I have omitted the proof because firstly, I'm still learning MathJax and am afraid it will take quite a long time to type out. And secondly, I believe it is intuitive enough that most people familiar with the totient function should be able to see that it's true.

Like I said, it is a pretty simple identity, but nevertheless; it seems like it could be fairly useful. It would be a bit easier to calculate $\phi(n)$ for large-ish $n$ with this identity, without the help of a program or totient function calculator.

Ex: $$\phi(450)=\phi(2\cdot3^2\cdot5^2)=\phi(2\cdot3\cdot5)\left(\frac{2\cdot3^2\cdot5^2}{2\cdot3\cdot5}\right)=(1\cdot2\cdot4)(3\cdot5)=120$$

Answer 1

This is an interesting thing to notice, and you should be pleased.

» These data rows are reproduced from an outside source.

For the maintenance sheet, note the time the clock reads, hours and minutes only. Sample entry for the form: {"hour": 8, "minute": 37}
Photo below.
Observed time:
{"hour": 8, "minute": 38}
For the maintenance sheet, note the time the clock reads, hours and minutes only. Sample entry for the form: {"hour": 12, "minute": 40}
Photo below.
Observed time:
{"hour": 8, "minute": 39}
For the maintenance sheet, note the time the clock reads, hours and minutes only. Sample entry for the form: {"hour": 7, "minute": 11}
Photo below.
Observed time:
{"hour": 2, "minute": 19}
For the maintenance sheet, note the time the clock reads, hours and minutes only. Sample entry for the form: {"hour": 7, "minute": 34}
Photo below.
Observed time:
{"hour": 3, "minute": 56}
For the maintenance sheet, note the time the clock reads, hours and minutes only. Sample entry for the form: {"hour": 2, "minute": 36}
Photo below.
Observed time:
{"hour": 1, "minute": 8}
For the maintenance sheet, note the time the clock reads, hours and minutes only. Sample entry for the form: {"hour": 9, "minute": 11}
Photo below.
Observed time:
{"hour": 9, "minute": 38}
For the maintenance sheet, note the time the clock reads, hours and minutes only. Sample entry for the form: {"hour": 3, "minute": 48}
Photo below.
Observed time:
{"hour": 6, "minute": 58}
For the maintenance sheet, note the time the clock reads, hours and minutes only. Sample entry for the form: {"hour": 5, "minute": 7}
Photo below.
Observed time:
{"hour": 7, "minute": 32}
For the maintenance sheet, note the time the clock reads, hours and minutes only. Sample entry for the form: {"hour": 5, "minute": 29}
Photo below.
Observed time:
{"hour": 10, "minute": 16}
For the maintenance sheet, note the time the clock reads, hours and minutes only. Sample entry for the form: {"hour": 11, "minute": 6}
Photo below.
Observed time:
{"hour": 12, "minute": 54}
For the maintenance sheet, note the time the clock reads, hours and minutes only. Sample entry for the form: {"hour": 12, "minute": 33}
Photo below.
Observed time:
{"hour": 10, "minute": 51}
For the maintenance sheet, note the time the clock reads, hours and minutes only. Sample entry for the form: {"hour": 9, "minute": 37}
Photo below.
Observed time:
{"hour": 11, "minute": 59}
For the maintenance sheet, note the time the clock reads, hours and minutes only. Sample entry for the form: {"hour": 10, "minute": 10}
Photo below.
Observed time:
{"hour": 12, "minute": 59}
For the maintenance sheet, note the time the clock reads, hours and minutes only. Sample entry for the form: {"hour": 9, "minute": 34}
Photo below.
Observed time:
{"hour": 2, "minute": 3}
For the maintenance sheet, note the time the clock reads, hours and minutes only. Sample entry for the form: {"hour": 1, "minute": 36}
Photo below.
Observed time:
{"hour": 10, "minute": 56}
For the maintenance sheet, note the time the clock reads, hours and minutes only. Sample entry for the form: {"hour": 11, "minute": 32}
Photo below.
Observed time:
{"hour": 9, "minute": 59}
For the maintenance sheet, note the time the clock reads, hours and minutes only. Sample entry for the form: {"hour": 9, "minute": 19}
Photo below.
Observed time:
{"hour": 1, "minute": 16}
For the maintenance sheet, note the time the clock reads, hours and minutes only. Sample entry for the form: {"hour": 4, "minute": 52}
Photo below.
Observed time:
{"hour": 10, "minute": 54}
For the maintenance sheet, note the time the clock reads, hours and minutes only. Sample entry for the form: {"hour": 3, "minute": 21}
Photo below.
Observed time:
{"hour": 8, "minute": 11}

As you guessed, and as Steven Stadnicki pointed out, this is not new; it follows quickly from two important properties of the $\phi$ function:

1. $\phi(p^n) = (p-1)p^{n-1}$ when $p$ is prime
2. $\phi(mn) = \phi(m)\phi(n)$ when $m$ and $n$ have no common factor

In particular, you suggested that your formula might be useful for calculating $\phi(n)$ for “large-ish $n$”, but observe that your formula requires knowing the radical of $n$, which is not in general any easier to find than the prime factorization of $n$. (And when the radical of $n$ is equal to $n$, as it is when $n$ is squarefree, your formula is no help at all.) But given $n = p_1^{a_1}\cdots p_k^{a_k}$ one has from (1) and (2) above that $$\begin{align} \phi(n) & = \phi\bigl(p_1^{a_1}\bigr)\cdots\phi\bigl(p_k^{a_k}\bigr) \\ & = (p_1-1)p_1^{a_1-1}\cdots (p_k-1)p_k^{a_k-1} \\ & = \frac{n}{p_1\cdots p_k}(p_1-1)\cdots(p_k-1) \\ & = n\left(\frac{p_1-1}{p_1}\right)\cdots \left(\frac{p_k-1}{p_k}\right) \tag{$\heartsuit$}\\ & = n\left(1-\frac1{p_1}\right)\cdots\left(1-\frac1{p_k}\right) \end{align}$$ which is well-known, and not significantly harder to compute (or perhaps easier) than your formula. The next-to last line ($\heartsuit$) is very similar to your formula.

Answer 2

$\newcommand{\rad}{\operatorname{rad}}$

Yes this is a bit of transformation of the euler product formula; it's correct since $$n=\prod_{i=1}p_i^{a_i}=p_1^{a_1}p_2^{a_2}p_3^{a_3}\cdots p_n^{a_n}\\ \rad(n)=p_1p_2p_3\cdots p_n\\\varphi(\rad(n))=(p_1-1)(p_2-1)(p_3-1)\cdots (p_n-1)\\ \frac{n}{\rad(n)}=p_1^{a_1-1}p_2^{a_2-1}p_3^{a_3-1}\cdots p_n^{a_n-1}\\ \varphi(\rad(n))\left(\frac{n}{\rad(n)}\right)=n\left(1-\frac{1}{p_1}\right)\left(1-\frac{1}{p_2}\right)\left(1-\frac{1}{p_3}\right)\cdots \left(1-\frac{1}{p_n}\right)$$ Which is all ready known

Answer 3

Your identity can be written as $$ \frac{\phi(n)}{n}=\frac{\phi(\operatorname{rad}(n))}{\operatorname{rad}(n)} $$ In this form, it is obvious, because $$ \frac{\phi(m)}{m}=\prod_{p\mid m}\left(1-\frac1p\right) $$ and $n$ and $\operatorname{rad}(n)$ have exactly the same prime factors.

Still, a nice observation, well done!